5. A semiautomatic pipe end processing machine according to claim 4, characterized in that: the processing unit comprises a flaring tool; the flaring tool comprises a conical head, and the conical head is fixed at one end of the insertion rod far away from the threaded hole; the clamping unit is used for clamping the flaring die; the conical head and the insertion rod are eccentrically arranged, and the eccentric amount of the conical head and the insertion rod is equal to the distance from the axis of the mandrel to the axis of the eccentric hole of the bushing.

6. A semiautomatic pipe end processing machine according to claim 4, characterized in that: the processing unit comprises a chamfering tool, wherein the chamfering tool comprises a cutter disc and a blade arranged on the cutter disc, and the blade comprises a flat end face chamfering blade, an inner circle chamfering blade and/or an outer circle chamfering blade; the cutter head is fixed at one end of the insertion rod far away from the threaded hole; the cutter disc and the insertion rod are eccentrically arranged, and the eccentric amount of the cutter disc and the insertion rod is equal to the distance from the axis of the mandrel to the axis of the eccentric hole of the bushing.

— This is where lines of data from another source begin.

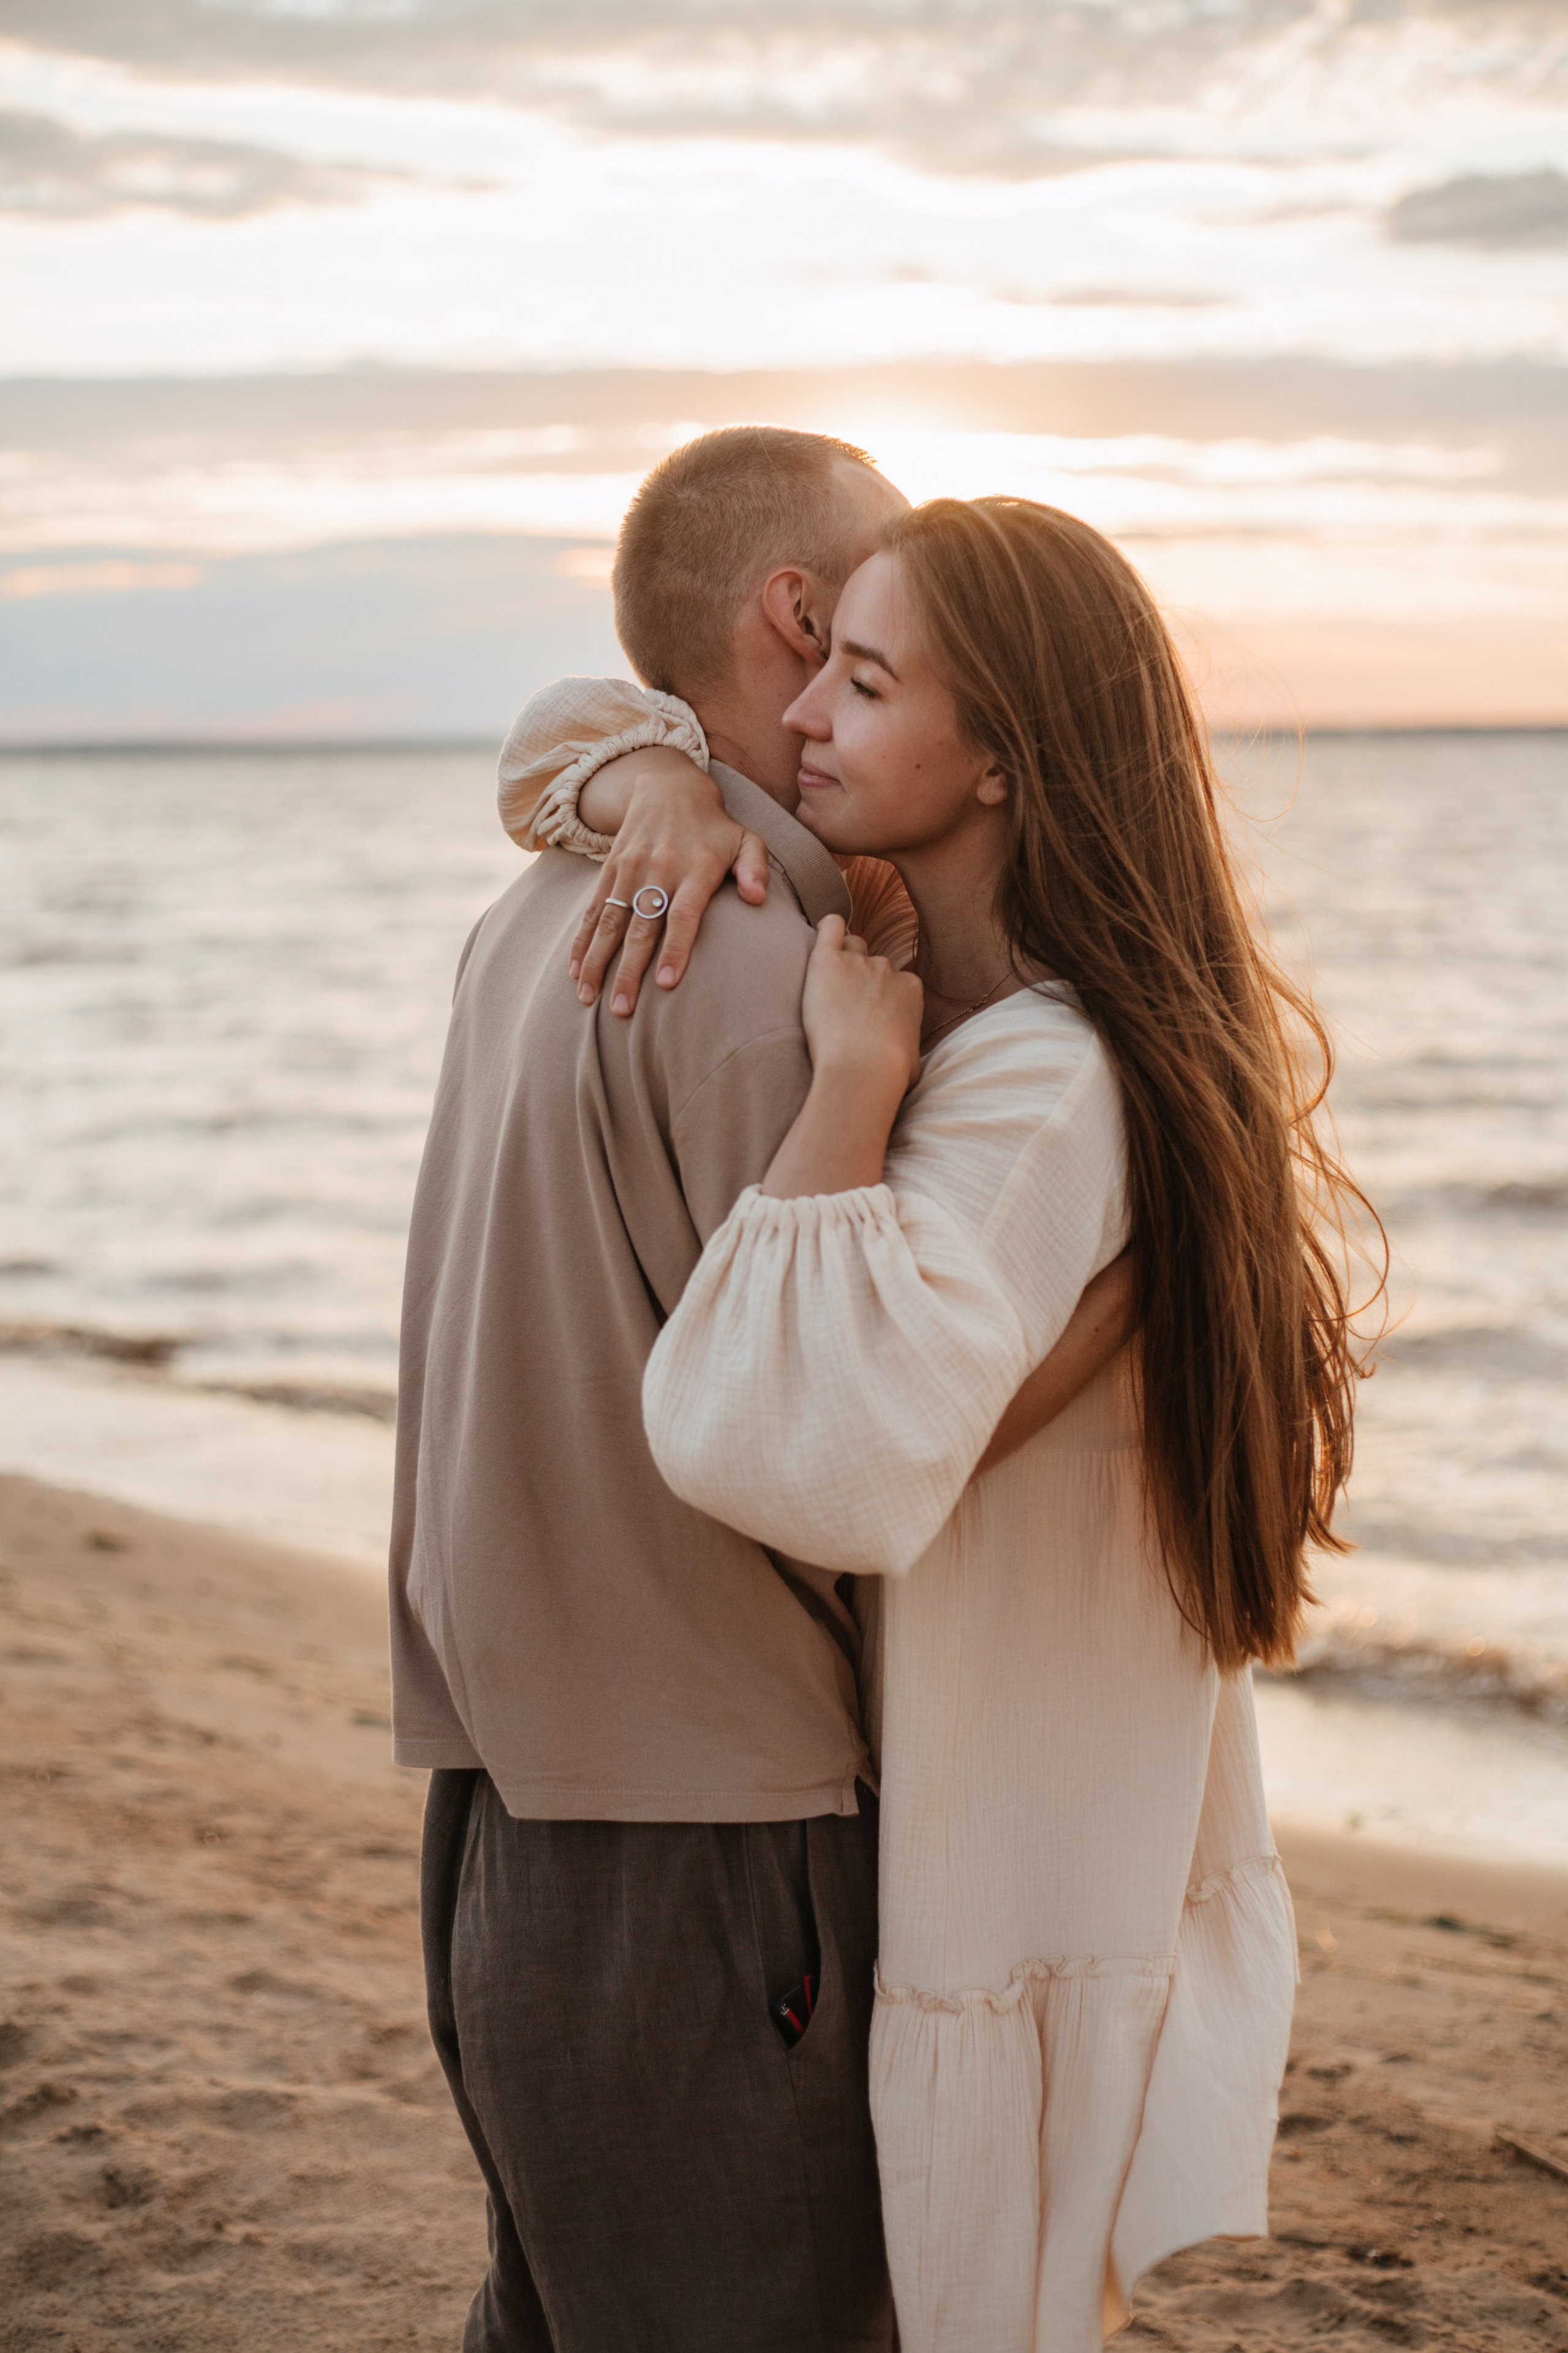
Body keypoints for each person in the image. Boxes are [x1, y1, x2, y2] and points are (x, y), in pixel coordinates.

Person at [515, 494, 1376, 2351]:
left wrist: (847, 1086)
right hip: (1013, 1845)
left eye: (867, 678)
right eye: (814, 661)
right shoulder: (1022, 1034)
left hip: (1008, 1876)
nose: (803, 711)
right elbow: (553, 735)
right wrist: (651, 775)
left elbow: (799, 1450)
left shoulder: (1039, 1078)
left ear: (1001, 759)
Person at [390, 432, 1134, 2353]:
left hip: (496, 1806)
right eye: (870, 623)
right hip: (706, 1830)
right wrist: (1140, 1311)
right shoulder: (772, 968)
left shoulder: (544, 911)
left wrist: (613, 757)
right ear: (801, 616)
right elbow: (835, 1436)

7. A semiautomatic pipe end processing machine according to claim 4, characterized in that: the processing unit comprises a roll wave tool; the rolling wave tool comprises a rolling wave head, wherein the rolling wave head comprises a rolling wave tip, and the rolling wave tip is arranged at one end of the insertion rod far away from the threaded hole; a tip shell is sleeved outside the tip of the roll wave tip far away from one end of the insertion rod, a plurality of balls are arranged outside the tip, and through holes for the balls to protrude outwards are formed in the tip shell; the clamping unit is used for clamping the rolling wave die; the rolling wave center and the insertion rod are eccentrically arranged, and the eccentric quantity of the rolling wave center and the insertion rod is equal to the distance from the axis of the mandrel to the axis of the eccentric hole of the bushing.

8. The semi-automatic pipe end processor of claim 7, wherein: the outer side of the center shell is sleeved with a ball retainer ring capable of sliding, a spring is sleeved on the outer side of the center shell, one end of the spring is mounted on the ball retainer ring, and the other end of the spring is fixed with the center shell relatively.